● **SEITENTEXT**

****

Loading AI tools
deutsche Kriegsgefangenenlager im Zweiten Weltkrieg mit Verteilfunktion Aus Wikipedia, der freien Enzyklopädie
Stammlager (im militärischen Sprachgebrauch Stalag) war in den Weltkriegen in der ersten Hälfte des 20. Jahrhunderts eine Bezeichnung für größere Kriegsgefangenenlager, in denen die Kriegsgefangenen registriert und auf Arbeitskommandos verteilt wurden.[1]
Der Begriff Stammlager wird auch im Zusammenhang mit deutschen Konzentrationslagern benutzt und bezeichnet dort die zentrale Verwaltungsstelle für weitere Konzentrationslager (Nebenlager).
In diesem Artikel wird auf eine häufige Verwendung des Begriffs Stammlager näher eingegangen, mit der man bestimmte deutsche Kriegsgefangenenlager des Zweiten Weltkriegs meint, die entsprechend der Heeres-Druckvorschrift H.Dv 38/5[2] vom 16. Februar 1939[3] von der Wehrmacht errichtet wurden.

****

● **EINGABEDATEN**
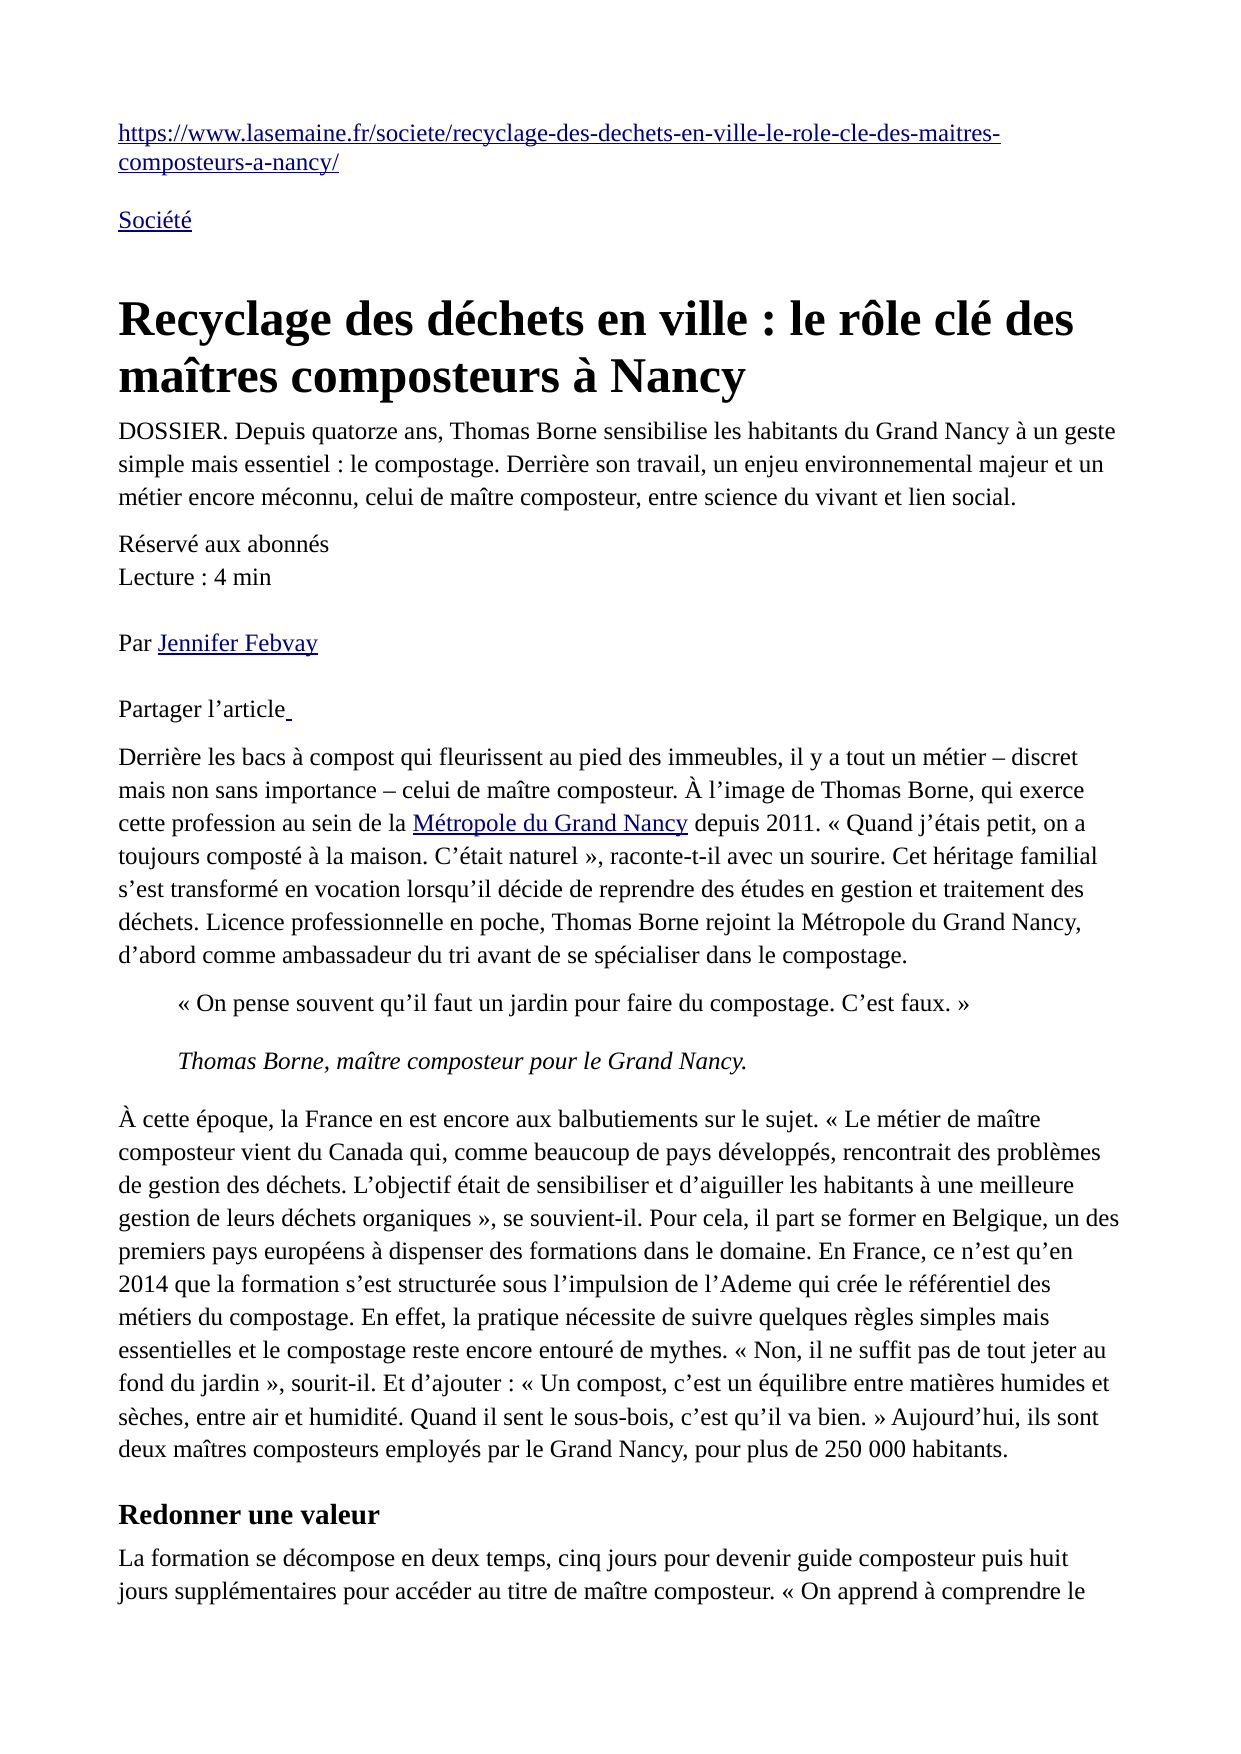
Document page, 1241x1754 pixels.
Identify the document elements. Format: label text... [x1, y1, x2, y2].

text Derrière les bacs à compost qui fleurissent au pied des immeubles, il y a tout un métier – discret mais non sans importance – celui de maître composteur. À l’image de Thomas Borne, qui exerce cette profession au sein de la Métropole du Grand Nancy depuis 2011. « Quand j’étais petit, on a toujours composté à la maison. C’était naturel », raconte-t-il avec un sourire. Cet héritage familial s’est transformé en vocation lorsqu’il décide de reprendre des études en gestion et traitement des déchets. Licence professionnelle en poche, Thomas Borne rejoint la Métropole du Grand Nancy, d’abord comme ambassadeur du tri avant de se spécialiser dans le compostage. [118, 742, 1122, 969]
text Par Jennifer Febvay [118, 628, 1122, 657]
text Société [118, 205, 1122, 234]
text À cette époque, la France en est encore aux balbutiements sur le sujet. « Le métier de maître composteur vient du Canada qui, comme beaucoup de pays développés, rencontrait des problèmes de gestion des déchets. L’objectif était de sensibiliser et d’aiguiller les habitants à une meilleure gestion de leurs déchets organiques », se souvient-il. Pour cela, il part se former en Belgique, un des premiers pays européens à dispenser des formations dans le domaine. En France, ce n’est qu’en 2014 que la formation s’est structurée sous l’impulsion de l’Ademe qui crée le référentiel des métiers du compostage. En effet, la pratique nécessite de suivre quelques règles simples mais essentielles et le compostage reste encore entouré de mythes. « Non, il ne suffit pas de tout jeter au fond du jardin », sourit-il. Et d’ajouter : « Un compost, c’est un équilibre entre matières humides et sèches, entre air et humidité. Quand il sent le sous-bois, c’est qu’il va bien. » Aujourd’hui, ils sont deux maîtres composteurs employés par le Grand Nancy, pour plus de 250 000 habitants. [118, 1104, 1122, 1463]
text Réservé aux abonnés [118, 529, 1122, 558]
text https://www.lasemaine.fr/societe/recyclage-des-dechets-en-ville-le-role-cle-des-maitres-composteurs-a-nancy/ [118, 118, 1122, 176]
text Thomas Borne, maître composteur pour le Grand Nancy. [177, 1046, 1063, 1075]
subtitle Redonner une valeur [118, 1497, 1122, 1530]
subtitle Recyclage des déchets en ville : le rôle clé des maîtres composteurs à Nancy [118, 288, 1122, 403]
text DOSSIER. Depuis quatorze ans, Thomas Borne sensibilise les habitants du Grand Nancy à un geste simple mais essentiel : le compostage. Derrière son travail, un enjeu environnemental majeur et un métier encore méconnu, celui de maître composteur, entre science du vivant et lien social. [118, 416, 1122, 511]
text « On pense souvent qu’il faut un jardin pour faire du compostage. C’est faux. » [177, 988, 1063, 1017]
text Partager l’article [118, 694, 1122, 723]
text La formation se décompose en deux temps, cinq jours pour devenir guide composteur puis huit jours supplémentaires pour accéder au titre de maître composteur. « On apprend à comprendre le [118, 1543, 1122, 1604]
text Lecture : 4 min [118, 562, 1122, 591]
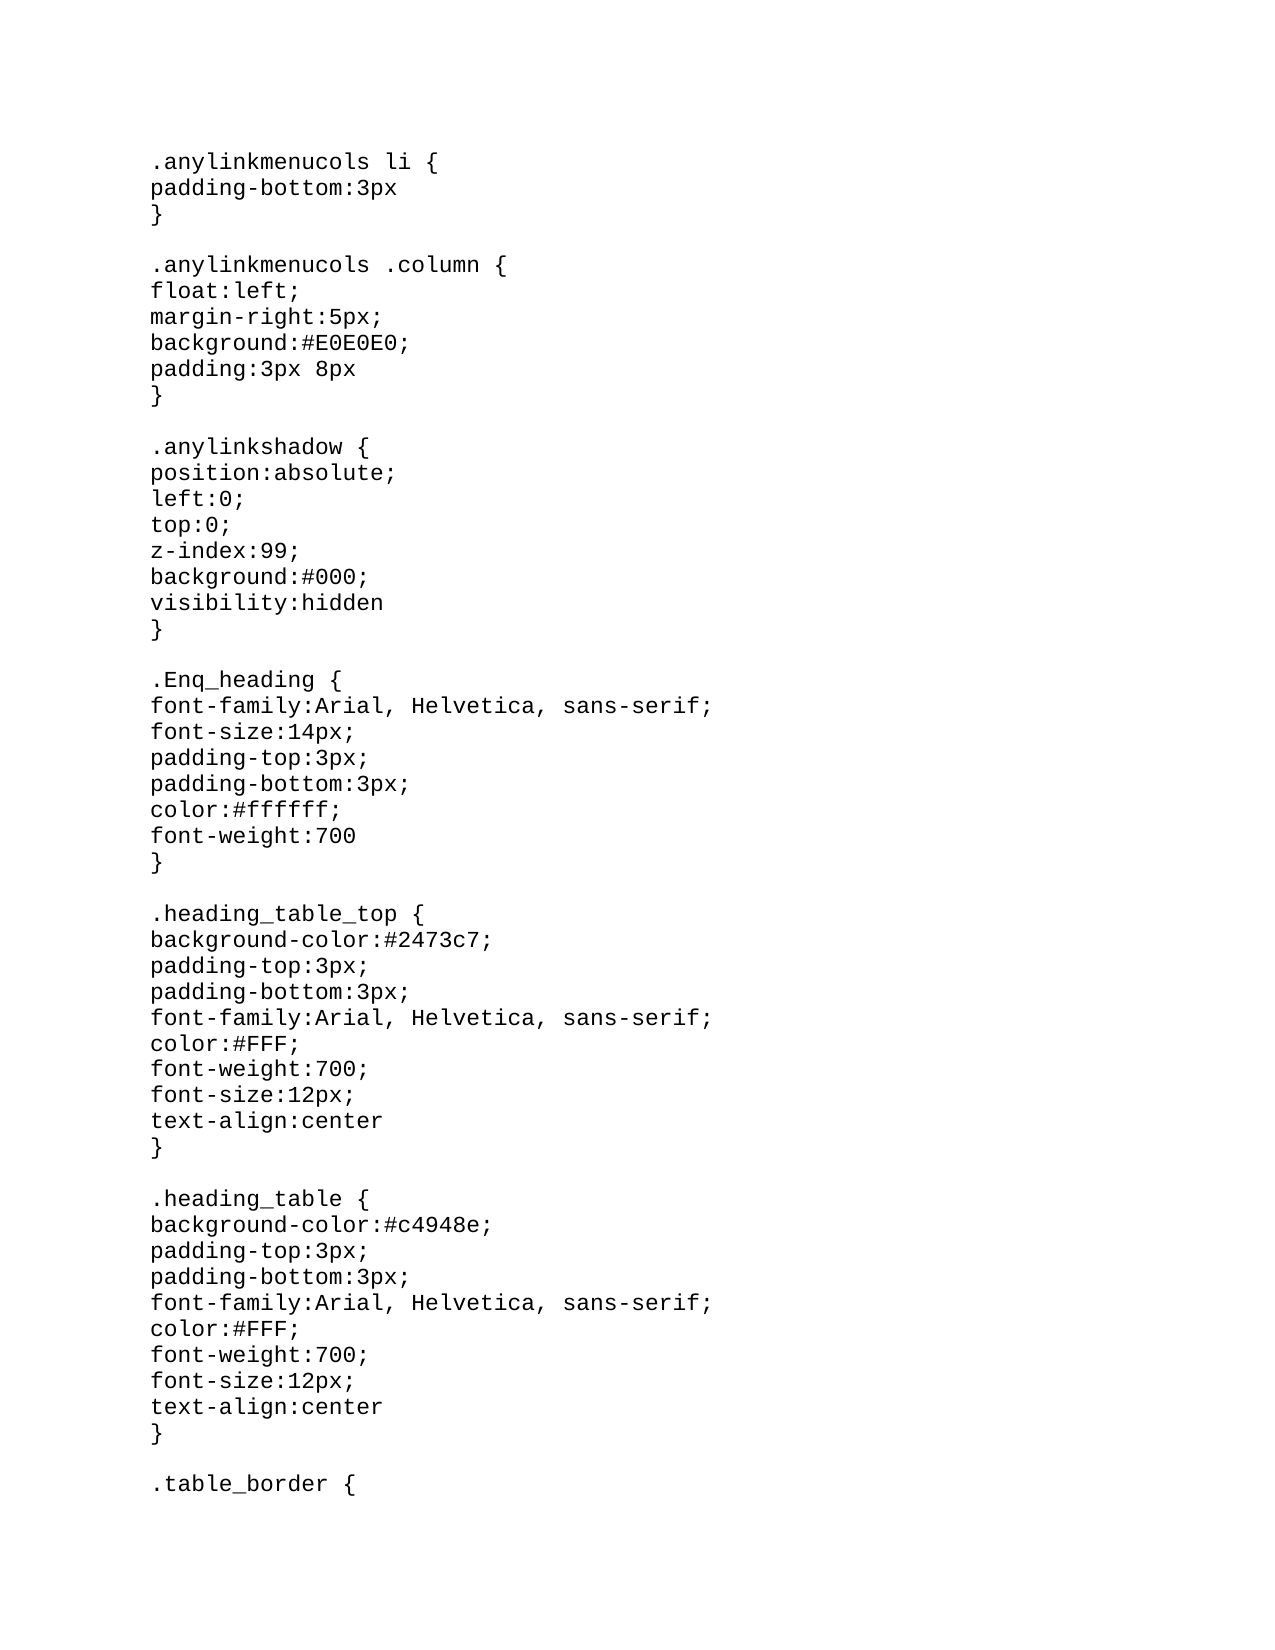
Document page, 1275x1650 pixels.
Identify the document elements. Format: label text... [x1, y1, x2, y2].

text } [150, 1421, 1125, 1447]
text font-weight:700; [150, 1343, 1125, 1369]
text .anylinkmenucols li { [150, 150, 1125, 176]
text z-index:99; [150, 539, 1125, 565]
text padding-bottom:3px; [150, 980, 1125, 1006]
text padding-top:3px; [150, 954, 1125, 980]
text text-align:center [150, 1110, 1125, 1136]
text .anylinkshadow { [150, 435, 1125, 461]
text background-color:#c4948e; [150, 1213, 1125, 1239]
text .heading_table_top { [150, 902, 1125, 928]
text background-color:#2473c7; [150, 928, 1125, 954]
text font-family:Arial, Helvetica, sans-serif; [150, 1291, 1125, 1317]
text float:left; [150, 280, 1125, 306]
text visibility:hidden [150, 591, 1125, 617]
text left:0; [150, 487, 1125, 513]
text .table_border { [150, 1473, 1125, 1499]
text } [150, 617, 1125, 643]
text background:#000; [150, 565, 1125, 591]
text color:#FFF; [150, 1317, 1125, 1343]
text font-weight:700; [150, 1058, 1125, 1084]
text font-size:12px; [150, 1369, 1125, 1395]
text top:0; [150, 513, 1125, 539]
text font-weight:700 [150, 824, 1125, 850]
text .anylinkmenucols .column { [150, 254, 1125, 280]
text color:#ffffff; [150, 798, 1125, 824]
text font-size:12px; [150, 1084, 1125, 1110]
text font-family:Arial, Helvetica, sans-serif; [150, 695, 1125, 721]
text padding-bottom:3px [150, 176, 1125, 202]
text padding:3px 8px [150, 357, 1125, 383]
text color:#FFF; [150, 1032, 1125, 1058]
text margin-right:5px; [150, 306, 1125, 332]
text background:#E0E0E0; [150, 332, 1125, 357]
text .Enq_heading { [150, 669, 1125, 695]
text padding-bottom:3px; [150, 772, 1125, 798]
text position:absolute; [150, 461, 1125, 487]
text } [150, 202, 1125, 228]
text padding-top:3px; [150, 1239, 1125, 1265]
text } [150, 1136, 1125, 1162]
text } [150, 383, 1125, 409]
text padding-top:3px; [150, 747, 1125, 772]
text font-family:Arial, Helvetica, sans-serif; [150, 1006, 1125, 1032]
text .heading_table { [150, 1187, 1125, 1213]
text } [150, 850, 1125, 876]
text font-size:14px; [150, 721, 1125, 747]
text padding-bottom:3px; [150, 1265, 1125, 1291]
text text-align:center [150, 1395, 1125, 1421]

****

● **ZU ERLEDIGEN**
A: Nenne jedes zusammengesetzte Wort aus dem Seitentext über Stammlager, dessen letzter Bestandteil „lager“ ist, und führe jedes davon nur einmal auf.
B: Schreibe aus den Eingabedaten die Zeilen zwischen der Zeile mit „1421, 1125, 1447]“ und der Zeile mit „text visibility:hidden [150, 591, 1125, 617]“ ab, beide eingeschlossen, ohne etwas daran zu verändern.
Die Zeilen der Eingabedaten stehen in keinem Zusammenhang mit dem Seitentext.

● **ERGEBNISSE JE AUFGABE**
A: Kriegsgefangenenlager, Stammlager, Konzentrationslager, Nebenlager

B:
text } [150, 1421, 1125, 1447]
text font-weight:700; [150, 1343, 1125, 1369]
text .anylinkmenucols li { [150, 150, 1125, 176]
text z-index:99; [150, 539, 1125, 565]
text padding-bottom:3px; [150, 980, 1125, 1006]
text padding-top:3px; [150, 954, 1125, 980]
text text-align:center [150, 1110, 1125, 1136]
text .anylinkshadow { [150, 435, 1125, 461]
text background-color:#c4948e; [150, 1213, 1125, 1239]
text .heading_table_top { [150, 902, 1125, 928]
text background-color:#2473c7; [150, 928, 1125, 954]
text font-family:Arial, Helvetica, sans-serif; [150, 1291, 1125, 1317]
text float:left; [150, 280, 1125, 306]
text visibility:hidden [150, 591, 1125, 617]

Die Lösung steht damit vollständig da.